- [Task brief]
Look below for the line containing "(at 0 48.26)"; from there through the line containing "(at 0 50.8)", both lines included, please set down each line exactly and nothing else.

- [Records for processing]
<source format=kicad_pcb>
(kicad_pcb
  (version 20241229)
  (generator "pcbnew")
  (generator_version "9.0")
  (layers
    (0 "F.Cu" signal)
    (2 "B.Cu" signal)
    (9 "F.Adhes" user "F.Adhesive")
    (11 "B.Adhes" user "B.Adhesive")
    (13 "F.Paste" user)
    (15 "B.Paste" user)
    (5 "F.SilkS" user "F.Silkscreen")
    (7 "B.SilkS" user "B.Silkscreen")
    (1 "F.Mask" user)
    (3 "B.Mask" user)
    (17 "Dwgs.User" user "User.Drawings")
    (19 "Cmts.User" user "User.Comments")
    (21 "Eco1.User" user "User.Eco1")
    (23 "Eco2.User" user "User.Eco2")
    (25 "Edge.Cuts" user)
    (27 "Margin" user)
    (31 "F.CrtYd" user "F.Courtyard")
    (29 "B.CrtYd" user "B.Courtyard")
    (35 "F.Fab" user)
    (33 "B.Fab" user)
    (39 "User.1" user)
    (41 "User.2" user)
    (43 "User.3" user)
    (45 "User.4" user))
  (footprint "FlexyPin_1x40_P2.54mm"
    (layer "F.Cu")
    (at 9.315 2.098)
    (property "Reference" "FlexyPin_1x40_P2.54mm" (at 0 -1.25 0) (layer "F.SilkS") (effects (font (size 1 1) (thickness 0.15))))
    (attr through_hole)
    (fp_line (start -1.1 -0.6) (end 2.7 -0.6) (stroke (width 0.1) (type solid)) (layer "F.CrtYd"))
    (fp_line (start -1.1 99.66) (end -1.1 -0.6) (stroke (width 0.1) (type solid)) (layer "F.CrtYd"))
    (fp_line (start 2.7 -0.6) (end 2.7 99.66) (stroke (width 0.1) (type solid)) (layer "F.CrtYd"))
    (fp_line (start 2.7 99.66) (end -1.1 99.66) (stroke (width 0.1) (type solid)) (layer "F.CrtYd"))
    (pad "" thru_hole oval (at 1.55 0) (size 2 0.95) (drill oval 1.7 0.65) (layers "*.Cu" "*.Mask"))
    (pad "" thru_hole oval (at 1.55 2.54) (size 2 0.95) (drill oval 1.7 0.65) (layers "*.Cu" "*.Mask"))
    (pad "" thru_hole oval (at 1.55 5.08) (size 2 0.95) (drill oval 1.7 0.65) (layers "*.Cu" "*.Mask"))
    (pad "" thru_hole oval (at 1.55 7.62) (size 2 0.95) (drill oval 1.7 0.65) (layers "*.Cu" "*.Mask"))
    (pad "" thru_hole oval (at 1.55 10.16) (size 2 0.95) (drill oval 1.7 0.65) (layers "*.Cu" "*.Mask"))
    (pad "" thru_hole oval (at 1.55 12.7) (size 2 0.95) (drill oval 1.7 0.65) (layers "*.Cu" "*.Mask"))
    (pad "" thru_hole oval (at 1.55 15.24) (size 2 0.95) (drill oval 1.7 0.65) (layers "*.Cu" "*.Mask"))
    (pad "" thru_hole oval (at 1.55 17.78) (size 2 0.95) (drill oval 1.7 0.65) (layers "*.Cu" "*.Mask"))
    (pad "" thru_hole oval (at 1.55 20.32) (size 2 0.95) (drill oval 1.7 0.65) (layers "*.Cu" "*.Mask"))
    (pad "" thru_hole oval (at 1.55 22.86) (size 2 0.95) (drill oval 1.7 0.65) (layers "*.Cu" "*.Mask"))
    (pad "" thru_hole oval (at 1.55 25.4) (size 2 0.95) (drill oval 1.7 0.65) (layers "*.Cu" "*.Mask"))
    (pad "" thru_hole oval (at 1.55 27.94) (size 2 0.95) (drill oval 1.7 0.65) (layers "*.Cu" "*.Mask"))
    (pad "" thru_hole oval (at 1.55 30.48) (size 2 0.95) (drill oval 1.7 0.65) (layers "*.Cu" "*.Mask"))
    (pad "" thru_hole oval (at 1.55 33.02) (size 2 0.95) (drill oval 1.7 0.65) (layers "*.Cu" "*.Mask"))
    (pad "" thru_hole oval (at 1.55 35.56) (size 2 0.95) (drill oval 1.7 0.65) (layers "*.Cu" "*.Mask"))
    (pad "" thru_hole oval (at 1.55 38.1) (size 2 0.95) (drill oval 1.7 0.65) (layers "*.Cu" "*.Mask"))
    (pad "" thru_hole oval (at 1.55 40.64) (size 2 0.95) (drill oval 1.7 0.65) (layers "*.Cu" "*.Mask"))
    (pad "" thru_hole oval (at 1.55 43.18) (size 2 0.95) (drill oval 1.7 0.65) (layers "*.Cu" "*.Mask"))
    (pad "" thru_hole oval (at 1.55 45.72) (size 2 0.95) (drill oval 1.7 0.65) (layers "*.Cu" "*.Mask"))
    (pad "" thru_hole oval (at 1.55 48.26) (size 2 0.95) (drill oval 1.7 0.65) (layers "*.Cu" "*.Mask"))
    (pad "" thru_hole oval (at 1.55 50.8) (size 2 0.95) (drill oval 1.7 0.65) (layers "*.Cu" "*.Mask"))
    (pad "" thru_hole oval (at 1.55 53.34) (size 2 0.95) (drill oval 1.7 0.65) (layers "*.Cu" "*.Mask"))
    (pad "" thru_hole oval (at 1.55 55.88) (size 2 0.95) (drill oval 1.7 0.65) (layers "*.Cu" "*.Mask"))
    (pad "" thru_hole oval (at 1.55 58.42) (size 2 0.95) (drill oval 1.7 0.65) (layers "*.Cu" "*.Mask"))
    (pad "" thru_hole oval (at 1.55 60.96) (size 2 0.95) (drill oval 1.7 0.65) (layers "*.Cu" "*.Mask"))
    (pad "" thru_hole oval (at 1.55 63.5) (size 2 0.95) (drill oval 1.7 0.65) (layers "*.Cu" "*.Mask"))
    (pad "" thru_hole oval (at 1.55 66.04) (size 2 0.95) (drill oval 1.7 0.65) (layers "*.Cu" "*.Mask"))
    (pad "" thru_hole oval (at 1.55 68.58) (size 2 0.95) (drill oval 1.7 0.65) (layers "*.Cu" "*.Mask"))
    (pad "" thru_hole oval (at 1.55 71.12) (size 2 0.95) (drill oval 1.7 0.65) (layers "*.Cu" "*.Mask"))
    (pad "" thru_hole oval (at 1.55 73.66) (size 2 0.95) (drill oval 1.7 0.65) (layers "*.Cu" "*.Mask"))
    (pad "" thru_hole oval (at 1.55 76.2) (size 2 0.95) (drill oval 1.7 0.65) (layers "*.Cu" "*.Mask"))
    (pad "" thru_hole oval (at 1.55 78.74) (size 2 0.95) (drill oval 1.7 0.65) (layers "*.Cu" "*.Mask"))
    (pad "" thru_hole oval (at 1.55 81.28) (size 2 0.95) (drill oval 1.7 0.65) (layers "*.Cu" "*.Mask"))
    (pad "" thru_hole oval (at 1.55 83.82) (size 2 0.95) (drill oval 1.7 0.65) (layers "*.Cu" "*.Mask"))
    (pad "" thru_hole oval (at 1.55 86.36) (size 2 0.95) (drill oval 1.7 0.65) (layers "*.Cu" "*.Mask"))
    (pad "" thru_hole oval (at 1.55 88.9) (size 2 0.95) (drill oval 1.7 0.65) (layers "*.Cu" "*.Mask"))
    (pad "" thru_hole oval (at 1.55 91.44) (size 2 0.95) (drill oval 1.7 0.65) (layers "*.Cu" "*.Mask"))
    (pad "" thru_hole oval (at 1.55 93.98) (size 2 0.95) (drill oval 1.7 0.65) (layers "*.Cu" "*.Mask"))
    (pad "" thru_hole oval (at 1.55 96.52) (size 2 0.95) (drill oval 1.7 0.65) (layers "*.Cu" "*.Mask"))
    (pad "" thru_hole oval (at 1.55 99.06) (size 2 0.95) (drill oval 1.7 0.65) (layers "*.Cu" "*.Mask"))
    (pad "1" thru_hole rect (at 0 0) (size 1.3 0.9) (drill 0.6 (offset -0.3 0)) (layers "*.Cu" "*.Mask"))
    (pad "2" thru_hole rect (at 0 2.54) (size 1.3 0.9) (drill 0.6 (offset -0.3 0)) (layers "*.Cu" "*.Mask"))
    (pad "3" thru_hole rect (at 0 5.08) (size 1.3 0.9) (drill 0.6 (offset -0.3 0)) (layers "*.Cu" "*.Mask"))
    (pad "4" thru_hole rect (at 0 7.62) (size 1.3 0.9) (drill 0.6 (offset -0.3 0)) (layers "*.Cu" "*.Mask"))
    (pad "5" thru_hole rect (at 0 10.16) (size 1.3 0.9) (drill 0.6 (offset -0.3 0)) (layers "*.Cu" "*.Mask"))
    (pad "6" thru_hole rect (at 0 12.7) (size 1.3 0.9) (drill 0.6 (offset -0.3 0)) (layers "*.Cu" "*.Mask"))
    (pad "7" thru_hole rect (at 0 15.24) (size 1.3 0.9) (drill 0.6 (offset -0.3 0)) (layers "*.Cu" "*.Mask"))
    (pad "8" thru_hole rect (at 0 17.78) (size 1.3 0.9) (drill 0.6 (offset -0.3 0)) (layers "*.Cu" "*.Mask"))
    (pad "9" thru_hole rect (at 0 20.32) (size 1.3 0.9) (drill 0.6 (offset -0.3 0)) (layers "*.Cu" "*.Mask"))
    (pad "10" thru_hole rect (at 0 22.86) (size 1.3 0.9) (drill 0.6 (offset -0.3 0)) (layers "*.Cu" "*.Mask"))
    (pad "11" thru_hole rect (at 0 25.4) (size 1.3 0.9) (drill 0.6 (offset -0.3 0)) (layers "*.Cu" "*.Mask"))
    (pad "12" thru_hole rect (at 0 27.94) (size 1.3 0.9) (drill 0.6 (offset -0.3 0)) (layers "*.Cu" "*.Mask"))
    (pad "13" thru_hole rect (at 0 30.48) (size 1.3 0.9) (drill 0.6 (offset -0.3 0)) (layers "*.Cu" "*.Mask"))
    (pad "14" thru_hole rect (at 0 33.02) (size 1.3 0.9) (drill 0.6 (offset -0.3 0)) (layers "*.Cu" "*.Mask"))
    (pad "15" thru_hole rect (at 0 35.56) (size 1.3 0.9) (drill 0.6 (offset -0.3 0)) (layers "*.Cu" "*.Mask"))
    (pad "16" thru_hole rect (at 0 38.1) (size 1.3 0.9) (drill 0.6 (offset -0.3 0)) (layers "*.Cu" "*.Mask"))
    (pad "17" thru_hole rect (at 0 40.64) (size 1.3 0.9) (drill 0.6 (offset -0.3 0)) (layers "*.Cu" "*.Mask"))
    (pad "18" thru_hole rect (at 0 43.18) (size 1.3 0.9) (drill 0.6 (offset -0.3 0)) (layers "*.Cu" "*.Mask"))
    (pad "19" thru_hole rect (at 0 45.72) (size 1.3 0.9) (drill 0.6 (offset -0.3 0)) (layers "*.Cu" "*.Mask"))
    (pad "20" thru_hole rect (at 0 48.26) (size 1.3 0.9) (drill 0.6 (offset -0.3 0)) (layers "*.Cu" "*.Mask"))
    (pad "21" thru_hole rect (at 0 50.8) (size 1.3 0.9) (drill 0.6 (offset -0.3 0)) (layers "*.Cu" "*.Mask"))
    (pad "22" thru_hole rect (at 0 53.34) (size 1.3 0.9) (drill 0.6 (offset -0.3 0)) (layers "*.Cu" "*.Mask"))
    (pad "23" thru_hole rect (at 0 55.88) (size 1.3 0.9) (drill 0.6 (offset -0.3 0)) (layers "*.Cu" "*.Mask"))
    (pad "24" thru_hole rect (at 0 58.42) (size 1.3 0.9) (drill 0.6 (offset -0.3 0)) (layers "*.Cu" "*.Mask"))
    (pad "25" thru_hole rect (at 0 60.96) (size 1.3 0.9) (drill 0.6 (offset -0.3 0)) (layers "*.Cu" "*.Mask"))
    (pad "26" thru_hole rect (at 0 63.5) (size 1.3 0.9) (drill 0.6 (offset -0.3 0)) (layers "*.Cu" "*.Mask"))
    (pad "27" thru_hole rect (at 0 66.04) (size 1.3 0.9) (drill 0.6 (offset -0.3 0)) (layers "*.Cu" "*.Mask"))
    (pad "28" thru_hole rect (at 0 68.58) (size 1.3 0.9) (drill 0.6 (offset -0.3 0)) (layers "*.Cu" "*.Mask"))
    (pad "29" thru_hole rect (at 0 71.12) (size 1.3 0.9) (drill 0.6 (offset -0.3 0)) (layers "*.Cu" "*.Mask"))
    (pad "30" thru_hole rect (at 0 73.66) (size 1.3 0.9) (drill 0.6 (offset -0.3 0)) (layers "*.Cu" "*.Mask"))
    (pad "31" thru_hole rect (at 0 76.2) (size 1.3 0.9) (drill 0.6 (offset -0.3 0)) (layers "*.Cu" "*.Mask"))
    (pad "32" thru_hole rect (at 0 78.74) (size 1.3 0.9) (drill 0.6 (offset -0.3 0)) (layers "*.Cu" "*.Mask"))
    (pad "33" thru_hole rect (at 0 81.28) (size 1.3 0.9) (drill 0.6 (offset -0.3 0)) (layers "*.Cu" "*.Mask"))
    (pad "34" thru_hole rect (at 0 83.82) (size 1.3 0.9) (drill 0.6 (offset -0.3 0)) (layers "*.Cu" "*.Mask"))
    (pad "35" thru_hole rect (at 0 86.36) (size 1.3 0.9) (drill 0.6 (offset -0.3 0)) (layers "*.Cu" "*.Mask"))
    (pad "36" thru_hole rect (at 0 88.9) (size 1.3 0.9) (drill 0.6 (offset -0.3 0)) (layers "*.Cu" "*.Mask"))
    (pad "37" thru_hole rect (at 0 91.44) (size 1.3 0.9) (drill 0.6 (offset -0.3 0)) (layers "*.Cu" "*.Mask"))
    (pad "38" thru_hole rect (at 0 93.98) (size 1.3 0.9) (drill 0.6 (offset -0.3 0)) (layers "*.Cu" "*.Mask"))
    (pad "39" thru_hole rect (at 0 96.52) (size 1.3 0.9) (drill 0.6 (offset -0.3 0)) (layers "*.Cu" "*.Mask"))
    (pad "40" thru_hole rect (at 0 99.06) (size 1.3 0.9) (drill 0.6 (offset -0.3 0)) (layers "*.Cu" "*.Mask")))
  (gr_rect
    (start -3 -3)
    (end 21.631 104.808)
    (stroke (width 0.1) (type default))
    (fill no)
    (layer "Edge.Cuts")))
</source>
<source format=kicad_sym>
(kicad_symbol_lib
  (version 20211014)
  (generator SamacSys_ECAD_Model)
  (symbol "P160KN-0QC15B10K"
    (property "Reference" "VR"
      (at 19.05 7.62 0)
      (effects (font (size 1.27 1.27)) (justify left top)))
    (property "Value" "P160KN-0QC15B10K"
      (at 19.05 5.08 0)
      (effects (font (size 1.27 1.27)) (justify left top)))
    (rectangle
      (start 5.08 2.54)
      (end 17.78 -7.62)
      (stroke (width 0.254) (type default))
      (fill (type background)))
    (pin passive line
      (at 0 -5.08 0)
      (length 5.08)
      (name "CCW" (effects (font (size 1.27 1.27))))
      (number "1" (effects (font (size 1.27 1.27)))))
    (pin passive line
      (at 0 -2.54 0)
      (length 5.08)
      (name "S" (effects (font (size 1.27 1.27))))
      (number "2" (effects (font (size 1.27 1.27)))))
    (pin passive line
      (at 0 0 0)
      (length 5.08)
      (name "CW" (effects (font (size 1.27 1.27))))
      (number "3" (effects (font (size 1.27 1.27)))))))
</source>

- [Written solution]
    (pad "20" thru_hole rect (at 0 48.26) (size 1.3 0.9) (drill 0.6 (offset -0.3 0)) (layers "*.Cu" "*.Mask"))
    (pad "21" thru_hole rect (at 0 50.8) (size 1.3 0.9) (drill 0.6 (offset -0.3 0)) (layers "*.Cu" "*.Mask"))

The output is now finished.